OK, so that’s not what he really said. Borrowing one of the two most overused terms in football (the other is “awesome”), Cowboys offensive coordinator Bill Callahan says he’s “excited” to be calling the plays in Dallas this year.

“Excited would be the word, would be the adjective, that I would use,” Callahan told the team’s official website. “I’m really excited. Anxious now.”

But while on a day-to-day level Callahan’s new gig entails calling plays for the first time in the NFL since he was fired by the Raiders after the 2003 season, the bigger picture is that, if Callahan fails, head coach Jason Garrett likely will end up paying for it with his job.

The much-discussed change, which by all appearances was forced on coach Jason Garrett by owner Jerry Jones in a way that was supposed to look like it was Garrett’s decision, undoubtedly arises from Garrett’s periodic inability to juggle the task of calling offensive plays while also managing the clock.
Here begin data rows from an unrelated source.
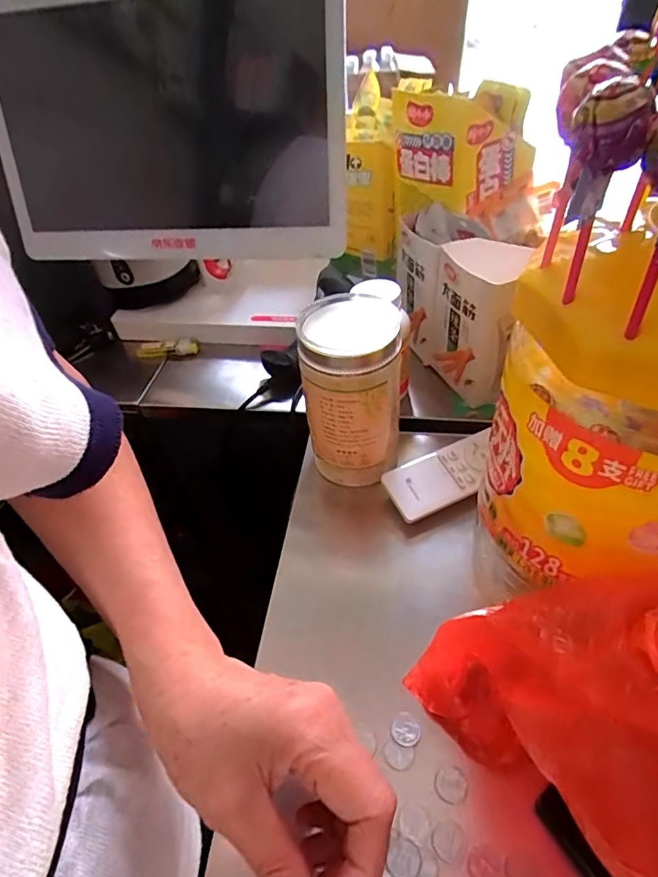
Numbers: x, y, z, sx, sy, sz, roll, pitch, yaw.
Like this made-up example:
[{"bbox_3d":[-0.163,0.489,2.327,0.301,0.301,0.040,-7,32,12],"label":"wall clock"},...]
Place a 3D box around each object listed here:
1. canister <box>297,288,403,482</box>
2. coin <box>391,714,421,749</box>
[{"bbox_3d":[0.020,-0.034,0.400,0.073,0.144,0.070,-1,47,6],"label":"canister"},{"bbox_3d":[0.047,0.179,0.303,0.018,0.004,0.017,-4,47,4],"label":"coin"}]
And it sounds, mechanically, as if Garrett won’t be part of the play-in, play-out process -- unless he decides to interject.

“We’ve had a lot of play-it-out scenarios, we’ve had two-minute, we’ve had four-minute, we’ve had red zone play-it-out, we have team blitz play-it-out,” Callahan said. “So we’ve been in every possible scenario you could be in situationally, and we’ve called the game live on the field. That communication process has really gotten more comfortable for me, [quarterbacks coach] Wade [Wilson] and the quarterback.”

But Callahan added the perfunctory mention that it all will be a “collective” effort, which means that Garrett will get part of the credit if it all goes well.

As he should. Given that he’ll get fired if it doesn’t, Garrett should at least get to share the spotlight if his “decision” to let someone else stand in it works.